A Christmas break project from two years ago. Note the rookie move of gluing the "beams" on the wrong side of one section of the roof.

L & K helped by making a clay weimaraner and furniture.

I’ve heard some people compare the design and building process with giving birth. Part of me has thought that this is a hokey idea. I’m not so sure anymore though.

We’ve invested so much time on not just the big concepts of the house, but in smaller details like understanding how the roof connects to the retaining wall or how two pieces of wood on our kitchen cabinets will meet. Seeing these details become real three-dimensional objects and structures has been far more exciting and satisfying than I could have imagined. And I went in with pretty high expectations.

Here’s an example: the brackets that carry the posts that will attach to the roof.

Early in the design phase we talked about these in very general ways. They’re in a really visible part of the house/courtyard, so we wanted to do something special, but early on they were pretty non-descript drawings. Why? Well there were bigger things to work on, plus my guess is Matt hadn’t yet figured out how much load they would need to carry. On top of this, “special” can mean elegant and minimal, or it can mean something massive and articulated.
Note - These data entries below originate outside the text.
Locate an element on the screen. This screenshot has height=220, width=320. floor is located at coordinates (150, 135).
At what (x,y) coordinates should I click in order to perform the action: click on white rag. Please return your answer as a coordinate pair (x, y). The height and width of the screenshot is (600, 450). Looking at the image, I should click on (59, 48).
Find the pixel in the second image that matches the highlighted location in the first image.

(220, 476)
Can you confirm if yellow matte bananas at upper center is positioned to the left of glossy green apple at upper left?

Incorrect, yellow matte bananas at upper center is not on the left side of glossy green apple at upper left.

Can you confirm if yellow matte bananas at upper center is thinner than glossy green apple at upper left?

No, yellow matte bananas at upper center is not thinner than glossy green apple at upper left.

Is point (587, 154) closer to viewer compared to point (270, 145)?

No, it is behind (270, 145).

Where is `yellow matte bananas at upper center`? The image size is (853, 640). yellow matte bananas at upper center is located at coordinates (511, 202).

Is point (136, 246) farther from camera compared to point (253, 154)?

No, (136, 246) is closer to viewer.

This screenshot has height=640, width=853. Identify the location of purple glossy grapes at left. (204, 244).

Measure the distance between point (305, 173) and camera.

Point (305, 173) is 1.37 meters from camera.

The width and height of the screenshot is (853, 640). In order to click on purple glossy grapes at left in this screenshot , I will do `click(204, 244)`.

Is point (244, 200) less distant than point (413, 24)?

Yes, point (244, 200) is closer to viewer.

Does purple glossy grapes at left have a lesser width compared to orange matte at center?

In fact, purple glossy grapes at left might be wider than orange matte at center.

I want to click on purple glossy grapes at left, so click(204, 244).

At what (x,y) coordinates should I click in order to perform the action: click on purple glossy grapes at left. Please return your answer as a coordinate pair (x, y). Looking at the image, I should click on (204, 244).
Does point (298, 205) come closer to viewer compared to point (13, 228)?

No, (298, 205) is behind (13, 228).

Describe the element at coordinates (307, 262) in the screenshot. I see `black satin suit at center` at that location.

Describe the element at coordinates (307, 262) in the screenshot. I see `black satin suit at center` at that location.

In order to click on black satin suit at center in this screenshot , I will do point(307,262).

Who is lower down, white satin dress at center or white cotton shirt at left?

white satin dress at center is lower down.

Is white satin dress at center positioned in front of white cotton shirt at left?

The idea behind the brackets began to evolve. I even sketched some ideas based on what we talked about to give to Matt, which could very well be included in a book titled “Bad Client Drawings.”

In any case, the general idea for the brackets began to evolve. You can see this below in the wire frame schematic.

As Matt worked with Paul, our structural engineer, the brackets were put on steroids and the design emerged more and more.

A detailed set of drawings were developed next (in fact many sets of drawings). Matt then worked with metalworker Sean Smith to come up with a plan to build them.

Finally, yesterday Sean sent me a text message with the picture below.

So yes, in a way we did give birth to this thing. From general design discussions, to sketches on a blank sheet of paper, to architectural drawings on a computer, to Sean in his shop with a welding mask, torch and hundreds of pounds of steel, a team of people made this happen.

Pretty amazing. We’re open to suggestions about what to name our new baby.